Las políticas de los últimos años, especialmente bajo la influencia de los gobiernos de izquierda —la famosa «geringonça» (coalición de izquierda)— han creado un sistema en el que la buena fe de los propietarios se pone a prueba constantemente y rara vez se ve recompensada. Los sucesivos cambios legislativos —presentados con el pretexto de «proteger a los más vulnerables»— han terminado por debilitar el propio mercado que pretendían salvaguardar.

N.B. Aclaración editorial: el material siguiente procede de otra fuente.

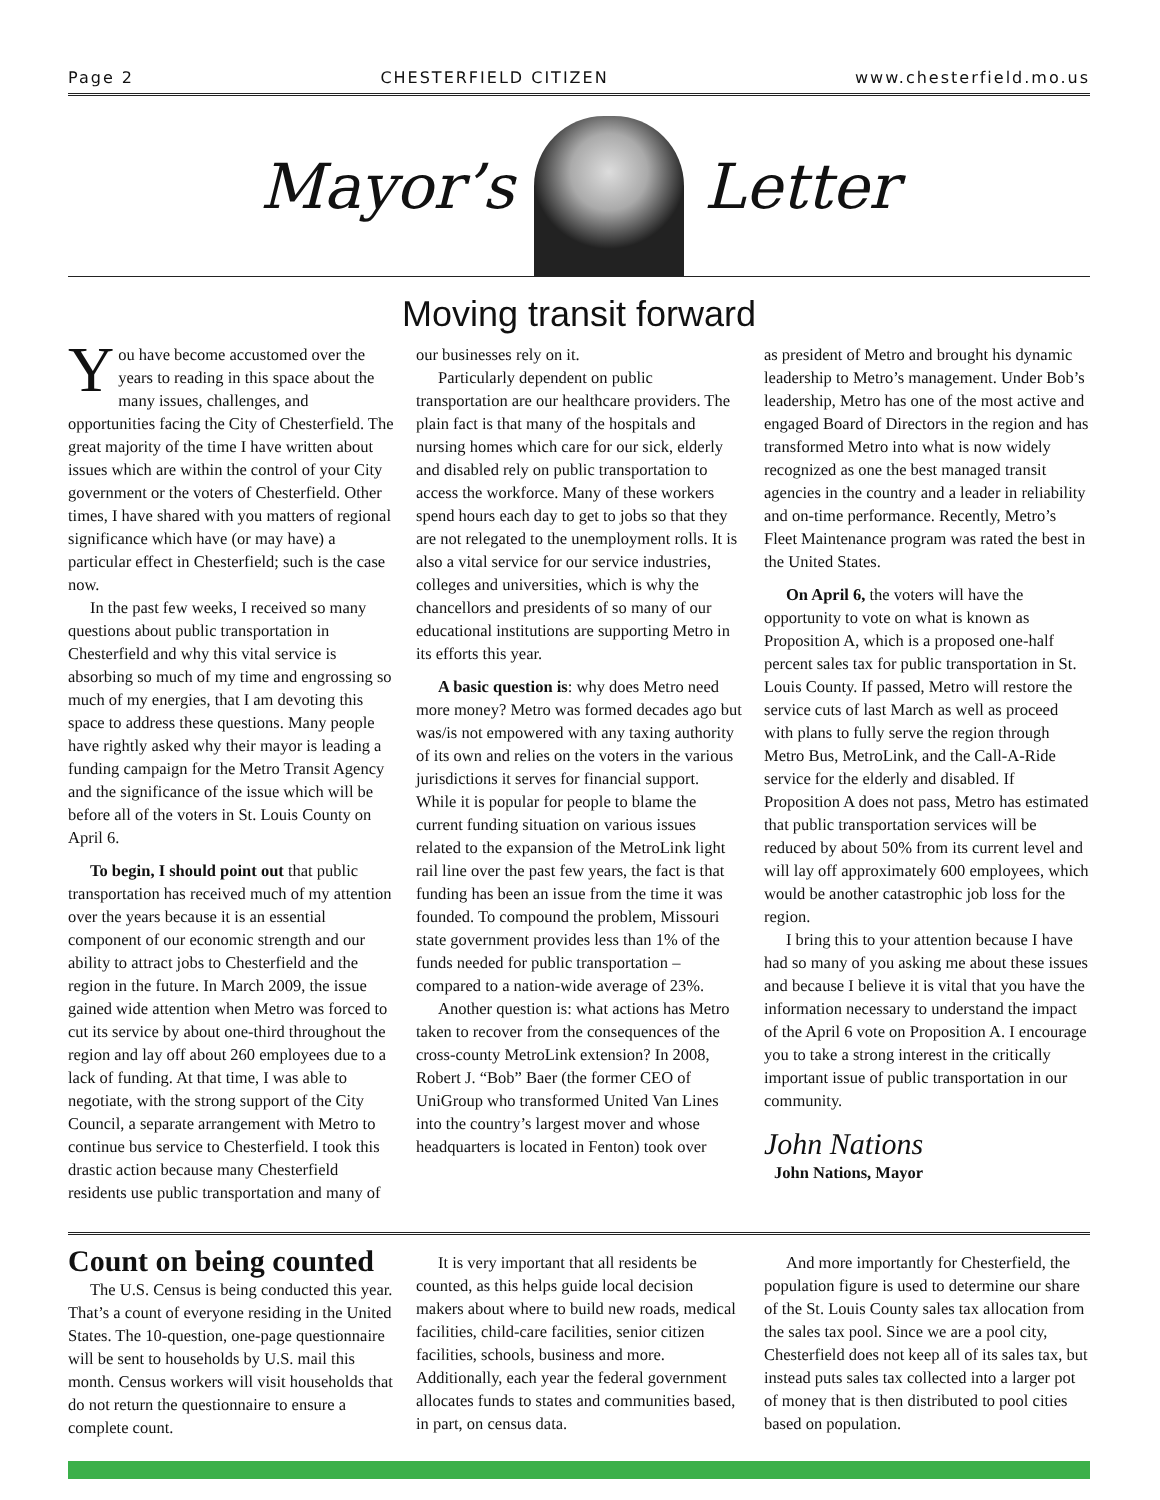Page 2 CHESTERFIELD CITIZEN www.chesterfield.mo.us
Mayor’s Letter
Moving transit forward
You have become accustomed over the years to reading in this space about the many issues, challenges, and opportunities facing the City of Chesterfield. The great majority of the time I have written about issues which are within the control of your City government or the voters of Chesterfield. Other times, I have shared with you matters of regional significance which have (or may have) a particular effect in Chesterfield; such is the case now.
In the past few weeks, I received so many questions about public transportation in Chesterfield and why this vital service is absorbing so much of my time and engrossing so much of my energies, that I am devoting this space to address these questions. Many people have rightly asked why their mayor is leading a funding campaign for the Metro Transit Agency and the significance of the issue which will be before all of the voters in St. Louis County on April 6.
To begin, I should point out that public transportation has received much of my attention over the years because it is an essential component of our economic strength and our ability to attract jobs to Chesterfield and the region in the future. In March 2009, the issue gained wide attention when Metro was forced to cut its service by about one-third throughout the region and lay off about 260 employees due to a lack of funding. At that time, I was able to negotiate, with the strong support of the City Council, a separate arrangement with Metro to continue bus service to Chesterfield. I took this drastic action because many Chesterfield residents use public transportation and many of
our businesses rely on it.
Particularly dependent on public transportation are our healthcare providers. The plain fact is that many of the hospitals and nursing homes which care for our sick, elderly and disabled rely on public transportation to access the workforce. Many of these workers spend hours each day to get to jobs so that they are not relegated to the unemployment rolls. It is also a vital service for our service industries, colleges and universities, which is why the chancellors and presidents of so many of our educational institutions are supporting Metro in its efforts this year.
A basic question is: why does Metro need more money? Metro was formed decades ago but was/is not empowered with any taxing authority of its own and relies on the voters in the various jurisdictions it serves for financial support. While it is popular for people to blame the current funding situation on various issues related to the expansion of the MetroLink light rail line over the past few years, the fact is that funding has been an issue from the time it was founded. To compound the problem, Missouri state government provides less than 1% of the funds needed for public transportation – compared to a nation-wide average of 23%.
Another question is: what actions has Metro taken to recover from the consequences of the cross-county MetroLink extension? In 2008, Robert J. “Bob” Baer (the former CEO of UniGroup who transformed United Van Lines into the country’s largest mover and whose headquarters is located in Fenton) took over
as president of Metro and brought his dynamic leadership to Metro’s management. Under Bob’s leadership, Metro has one of the most active and engaged Board of Directors in the region and has transformed Metro into what is now widely recognized as one the best managed transit agencies in the country and a leader in reliability and on-time performance. Recently, Metro’s Fleet Maintenance program was rated the best in the United States.
On April 6, the voters will have the opportunity to vote on what is known as Proposition A, which is a proposed one-half percent sales tax for public transportation in St. Louis County. If passed, Metro will restore the service cuts of last March as well as proceed with plans to fully serve the region through Metro Bus, MetroLink, and the Call-A-Ride service for the elderly and disabled. If Proposition A does not pass, Metro has estimated that public transportation services will be reduced by about 50% from its current level and will lay off approximately 600 employees, which would be another catastrophic job loss for the region.
I bring this to your attention because I have had so many of you asking me about these issues and because I believe it is vital that you have the information necessary to understand the impact of the April 6 vote on Proposition A. I encourage you to take a strong interest in the critically important issue of public transportation in our community.
John Nations
John Nations, Mayor
Count on being counted
The U.S. Census is being conducted this year. That’s a count of everyone residing in the United States. The 10-question, one-page questionnaire will be sent to households by U.S. mail this month. Census workers will visit households that do not return the questionnaire to ensure a complete count.
It is very important that all residents be counted, as this helps guide local decision makers about where to build new roads, medical facilities, child-care facilities, senior citizen facilities, schools, business and more. Additionally, each year the federal government allocates funds to states and communities based, in part, on census data.
And more importantly for Chesterfield, the population figure is used to determine our share of the St. Louis County sales tax allocation from the sales tax pool. Since we are a pool city, Chesterfield does not keep all of its sales tax, but instead puts sales tax collected into a larger pot of money that is then distributed to pool cities based on population.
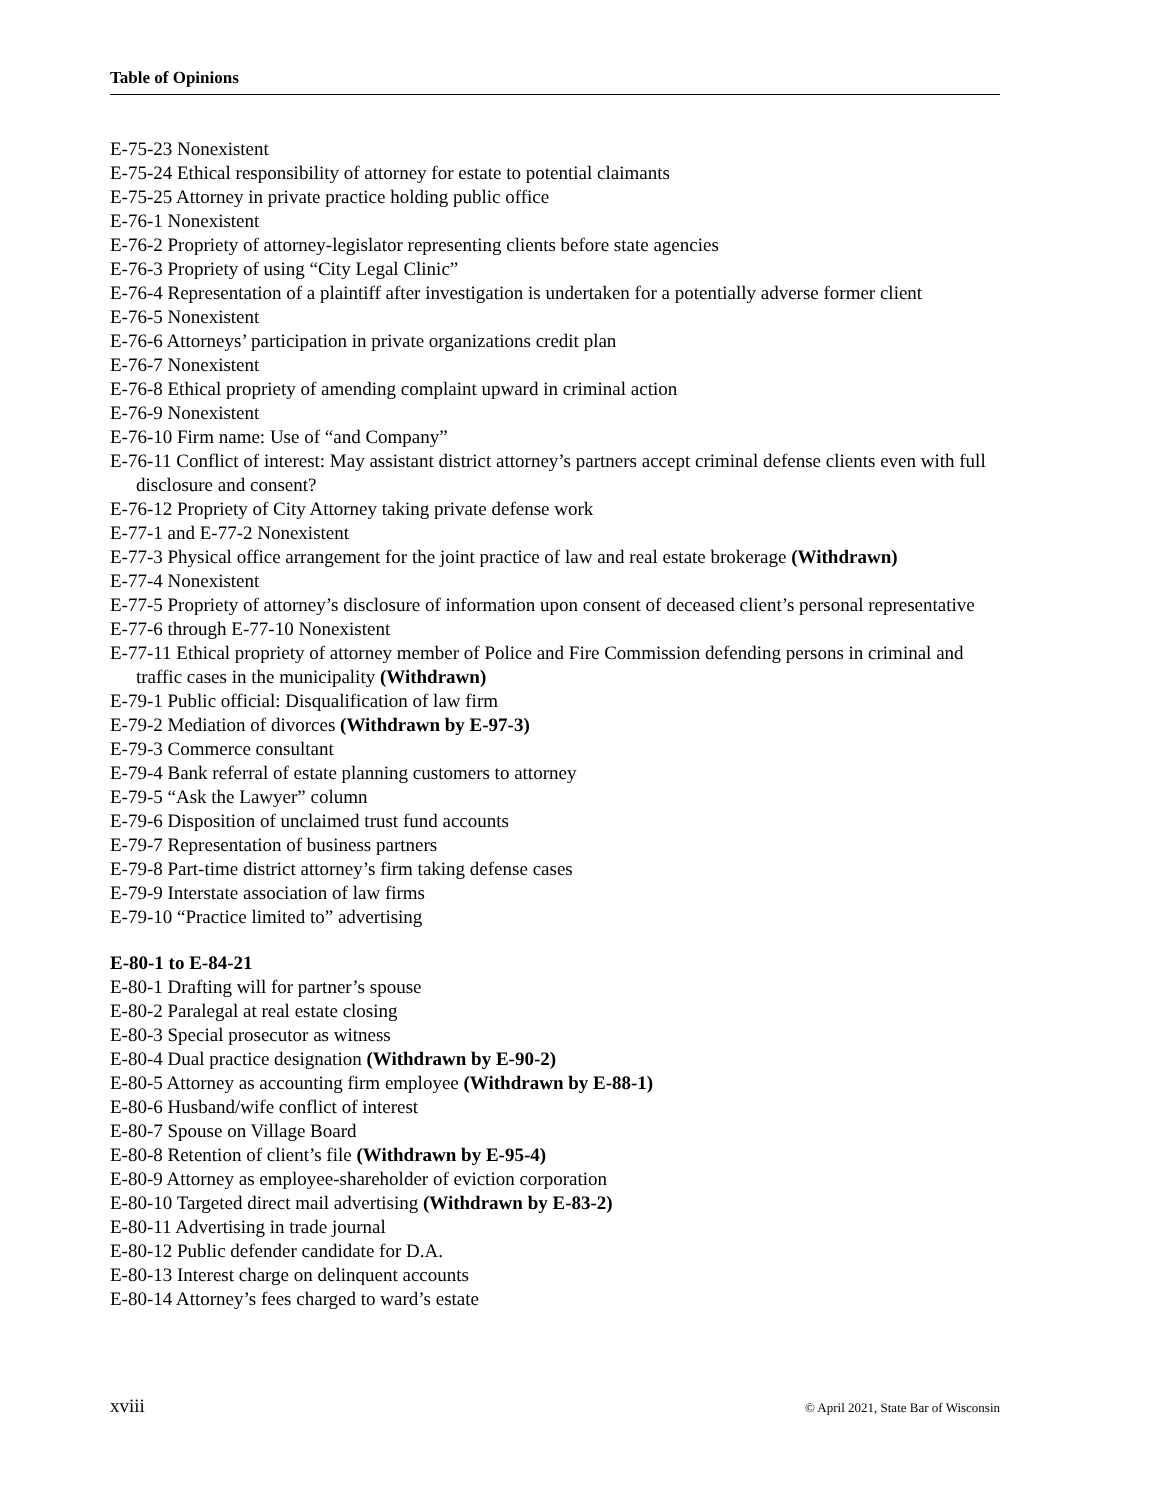Table of Opinions
E-75-23 Nonexistent
E-75-24 Ethical responsibility of attorney for estate to potential claimants
E-75-25 Attorney in private practice holding public office
E-76-1 Nonexistent
E-76-2 Propriety of attorney-legislator representing clients before state agencies
E-76-3 Propriety of using “City Legal Clinic”
E-76-4 Representation of a plaintiff after investigation is undertaken for a potentially adverse former client
E-76-5 Nonexistent
E-76-6 Attorneys’ participation in private organizations credit plan
E-76-7 Nonexistent
E-76-8 Ethical propriety of amending complaint upward in criminal action
E-76-9 Nonexistent
E-76-10 Firm name: Use of “and Company”
E-76-11 Conflict of interest: May assistant district attorney’s partners accept criminal defense clients even with full disclosure and consent?
E-76-12 Propriety of City Attorney taking private defense work
E-77-1 and E-77-2 Nonexistent
E-77-3 Physical office arrangement for the joint practice of law and real estate brokerage (Withdrawn)
E-77-4 Nonexistent
E-77-5 Propriety of attorney’s disclosure of information upon consent of deceased client’s personal representative
E-77-6 through E-77-10 Nonexistent
E-77-11 Ethical propriety of attorney member of Police and Fire Commission defending persons in criminal and traffic cases in the municipality (Withdrawn)
E-79-1 Public official: Disqualification of law firm
E-79-2 Mediation of divorces (Withdrawn by E-97-3)
E-79-3 Commerce consultant
E-79-4 Bank referral of estate planning customers to attorney
E-79-5 “Ask the Lawyer” column
E-79-6 Disposition of unclaimed trust fund accounts
E-79-7 Representation of business partners
E-79-8 Part-time district attorney’s firm taking defense cases
E-79-9 Interstate association of law firms
E-79-10 “Practice limited to” advertising
E-80-1 to E-84-21
E-80-1 Drafting will for partner’s spouse
E-80-2 Paralegal at real estate closing
E-80-3 Special prosecutor as witness
E-80-4 Dual practice designation (Withdrawn by E-90-2)
E-80-5 Attorney as accounting firm employee (Withdrawn by E-88-1)
E-80-6 Husband/wife conflict of interest
E-80-7 Spouse on Village Board
E-80-8 Retention of client’s file (Withdrawn by E-95-4)
E-80-9 Attorney as employee-shareholder of eviction corporation
E-80-10 Targeted direct mail advertising (Withdrawn by E-83-2)
E-80-11 Advertising in trade journal
E-80-12 Public defender candidate for D.A.
E-80-13 Interest charge on delinquent accounts
E-80-14 Attorney’s fees charged to ward’s estate
xviii © April 2021, State Bar of Wisconsin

El contrato de arrendamiento de vivienda, que debería basarse en la confianza mutua, se ha convertido en una actividad de alto riesgo legal. El arrendador sabe que, en caso de impago, deberá esperar meses (o años) para recuperar su propiedad, incurriendo en gastos fijos y pérdidas crecientes. El arrendatario, por su parte, sabe que el Estado está dispuesto a extender su protección prácticamente sin límites, incluso en casos de abuso o impago. Este desequilibrio institucionalizado ha destruido el incentivo más básico para la oferta: la seguridad.
El resultado es paradójico. Al intentar proteger a los inquilinos, el Estado ha ahuyentado a los propietarios, reducido la oferta y, en consecuencia, disparado los alquileres. Cuando el riesgo aumenta y la ley se convierte en un obstáculo para recuperar la propiedad, muchos optan por no alquilar o hacerlo solo a precios que compensen el riesgo. Otros retiran sus propiedades del mercado y recurren a alquileres a corto plazo, o simplemente las dejan cerradas: una consecuencia previsible de una política que confundió la protección con el castigo.
La reducción de la indemnización por retraso en el pago del alquiler, del 50% al 20%, es el símbolo perfecto de esta inversión de la lógica. En un país donde el incumplimiento se considera casi un derecho adquirido, cumplir el contrato se ha convertido en una elección moral, no en una obligación legal. La ley, que debería garantizar la previsibilidad, ha empezado a premiar la negligencia y a castigar a quienes cumplen.
La crisis de la vivienda es, por lo tanto, mucho más que una cuestión de precios. Es una crisis de confianza. Sin confianza no hay inversión; sin inversión no hay oferta; sin oferta no hay solución. El problema no es el «libre mercado», sino un mercado obstaculizado por normas que tratan al propietario como sospechoso y al deudor moroso como víctima.
Si Portugal realmente quiere resolver su crisis de vivienda, necesita hacer lo que durante mucho tiempo ha evitado: restablecer la seguridad jurídica y reequilibrar el contrato de alquiler. Esto no significa abandonar la protección social, sino reconocer que la estabilidad del sistema depende de quienes arriesgan su patrimonio. El Estado no puede seguir exigiendo más viviendas en el mercado mientras, al mismo tiempo, transforma el mercado de alquiler en un laberinto de incertidumbre y burocracia.
En definitiva, el problema no cayó del cielo; fue construido, ladrillo a ladrillo, por las mismas políticas que buscaban un mercado de vivienda justo.